OK, I’ll admit, if you took the guitars and my keyboard controller out of the studio, my new setup looks like I do graphics for a living. And we all know how much graphic designers don’t get laid. Who cares? When I sit here, it feels like this system is all about the music. The notes. The sound. It ain’t about mixed marriages of PC/Mac, or Protools/Logic, or Midi/LAN/Word Clock/Lightpipe group sex animosity.

This is the future and it’s yours. Sell your shit. You don’t need it. From now on, the only things I will buy are new plugins and a new Mac. Oh, and tequila. My yearly expenditure on gear probably dropped 90%. Think of it as a pay raise.

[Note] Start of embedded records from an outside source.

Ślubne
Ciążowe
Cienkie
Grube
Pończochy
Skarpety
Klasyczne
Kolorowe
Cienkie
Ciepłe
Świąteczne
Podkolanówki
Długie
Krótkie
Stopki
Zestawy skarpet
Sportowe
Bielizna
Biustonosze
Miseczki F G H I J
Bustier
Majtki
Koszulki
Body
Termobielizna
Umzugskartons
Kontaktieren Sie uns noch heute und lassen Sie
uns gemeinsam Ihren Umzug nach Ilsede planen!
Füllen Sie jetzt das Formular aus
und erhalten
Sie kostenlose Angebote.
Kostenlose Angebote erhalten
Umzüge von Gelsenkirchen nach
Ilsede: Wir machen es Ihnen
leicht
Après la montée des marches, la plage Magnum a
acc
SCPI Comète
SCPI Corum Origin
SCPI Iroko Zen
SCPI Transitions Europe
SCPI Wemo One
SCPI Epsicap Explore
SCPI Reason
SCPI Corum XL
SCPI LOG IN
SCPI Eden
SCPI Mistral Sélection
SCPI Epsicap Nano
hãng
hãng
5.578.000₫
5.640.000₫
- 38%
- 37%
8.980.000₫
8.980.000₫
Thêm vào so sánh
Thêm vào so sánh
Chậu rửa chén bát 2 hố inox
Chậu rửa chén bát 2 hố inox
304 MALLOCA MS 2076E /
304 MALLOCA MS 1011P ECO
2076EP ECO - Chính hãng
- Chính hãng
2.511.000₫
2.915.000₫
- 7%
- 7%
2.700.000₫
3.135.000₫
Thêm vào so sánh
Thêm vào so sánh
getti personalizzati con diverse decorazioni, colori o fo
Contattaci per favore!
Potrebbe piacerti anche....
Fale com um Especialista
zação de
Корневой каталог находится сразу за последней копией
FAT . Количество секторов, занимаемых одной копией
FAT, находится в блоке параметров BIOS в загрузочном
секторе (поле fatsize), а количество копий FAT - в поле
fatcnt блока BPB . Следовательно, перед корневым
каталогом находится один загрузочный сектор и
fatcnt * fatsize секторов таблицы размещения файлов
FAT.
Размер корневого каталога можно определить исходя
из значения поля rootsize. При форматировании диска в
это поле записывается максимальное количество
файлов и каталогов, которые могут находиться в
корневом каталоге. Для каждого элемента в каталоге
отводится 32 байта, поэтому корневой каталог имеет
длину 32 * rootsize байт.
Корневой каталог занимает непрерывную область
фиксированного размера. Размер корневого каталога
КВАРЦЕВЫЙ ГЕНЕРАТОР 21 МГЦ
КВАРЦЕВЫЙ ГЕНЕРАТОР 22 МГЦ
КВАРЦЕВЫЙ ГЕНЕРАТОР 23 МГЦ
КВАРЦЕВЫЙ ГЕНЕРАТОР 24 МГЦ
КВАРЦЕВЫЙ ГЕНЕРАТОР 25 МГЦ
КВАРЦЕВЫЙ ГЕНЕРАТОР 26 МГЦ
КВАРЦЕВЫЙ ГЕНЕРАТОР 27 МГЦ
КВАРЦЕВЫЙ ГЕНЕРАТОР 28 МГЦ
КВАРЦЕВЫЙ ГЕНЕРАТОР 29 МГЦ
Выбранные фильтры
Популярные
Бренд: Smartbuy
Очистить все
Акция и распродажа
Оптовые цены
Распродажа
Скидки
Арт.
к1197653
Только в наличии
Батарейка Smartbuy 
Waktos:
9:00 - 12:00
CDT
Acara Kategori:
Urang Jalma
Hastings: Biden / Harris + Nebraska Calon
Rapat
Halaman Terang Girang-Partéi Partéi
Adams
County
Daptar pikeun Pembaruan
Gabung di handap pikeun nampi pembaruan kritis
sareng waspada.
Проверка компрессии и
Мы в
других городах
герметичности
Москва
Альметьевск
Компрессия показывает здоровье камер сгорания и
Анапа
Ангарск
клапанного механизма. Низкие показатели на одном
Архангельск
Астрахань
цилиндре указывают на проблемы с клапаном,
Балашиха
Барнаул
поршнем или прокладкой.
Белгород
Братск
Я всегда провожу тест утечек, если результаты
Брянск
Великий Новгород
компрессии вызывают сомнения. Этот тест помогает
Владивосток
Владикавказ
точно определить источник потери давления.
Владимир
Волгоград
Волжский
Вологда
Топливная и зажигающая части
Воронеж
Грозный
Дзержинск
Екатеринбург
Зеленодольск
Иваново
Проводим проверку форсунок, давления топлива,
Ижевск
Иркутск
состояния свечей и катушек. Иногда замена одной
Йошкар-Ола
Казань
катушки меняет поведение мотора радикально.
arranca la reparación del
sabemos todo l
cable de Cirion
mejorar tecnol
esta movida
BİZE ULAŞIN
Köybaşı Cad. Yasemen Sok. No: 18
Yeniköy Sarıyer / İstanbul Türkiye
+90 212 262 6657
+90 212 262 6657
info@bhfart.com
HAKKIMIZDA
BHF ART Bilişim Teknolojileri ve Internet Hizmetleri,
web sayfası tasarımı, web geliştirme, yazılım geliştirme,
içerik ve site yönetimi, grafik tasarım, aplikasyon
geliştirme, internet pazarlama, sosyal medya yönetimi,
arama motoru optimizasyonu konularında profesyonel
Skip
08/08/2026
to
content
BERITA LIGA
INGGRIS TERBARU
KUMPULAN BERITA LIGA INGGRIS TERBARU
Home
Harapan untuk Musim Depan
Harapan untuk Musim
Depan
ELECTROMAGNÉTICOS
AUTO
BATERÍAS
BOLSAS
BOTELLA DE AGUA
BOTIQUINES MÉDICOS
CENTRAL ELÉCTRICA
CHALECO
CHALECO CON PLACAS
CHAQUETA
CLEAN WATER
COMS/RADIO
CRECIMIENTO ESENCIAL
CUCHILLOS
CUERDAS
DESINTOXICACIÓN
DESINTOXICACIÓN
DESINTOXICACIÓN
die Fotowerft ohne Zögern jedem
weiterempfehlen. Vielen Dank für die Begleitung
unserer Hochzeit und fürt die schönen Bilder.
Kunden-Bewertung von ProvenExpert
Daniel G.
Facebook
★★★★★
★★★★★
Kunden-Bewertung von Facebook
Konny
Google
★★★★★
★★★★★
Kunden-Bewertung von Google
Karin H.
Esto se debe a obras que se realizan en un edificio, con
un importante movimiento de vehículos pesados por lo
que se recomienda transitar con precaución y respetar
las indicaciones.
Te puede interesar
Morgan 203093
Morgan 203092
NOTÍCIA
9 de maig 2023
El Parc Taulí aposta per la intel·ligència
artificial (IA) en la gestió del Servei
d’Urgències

Go forth and write – and give yourself a pay raise.


P.S.
Helpful Tip Alert!™ ™ symbol created with Option 2 – cool! Use it often and for no apparent reason.

2 comments:

Alex Shapiro said...

I am laughing so hard I can barely type. This is the best account I could ever read of what I went through myself about two years ago. Every bit rings true, and were I half as talented and funny as you, I could have written the same damn hallelujah chorus! You speak for all of us who have seen the light and lightened our load. Amen. Who cares if our studios don't look as 747-cockpit-cool as they once did? Shit works! Well, more of the time now than before, anyway, and without chasing 60 cycle hums or bending over a gazillion tiny buttons on our console wondering which sends/buses/mutes/etc Snowball the Demon Kitty landed on, screwing everything up....
Thanks for this catharsis, Scooter!

Scooter Pietsch said...

Thanks. The more I work on this new system the more I am amazed at how much of my time was spent dealing with shit and not writing music. Glad you had a laugh.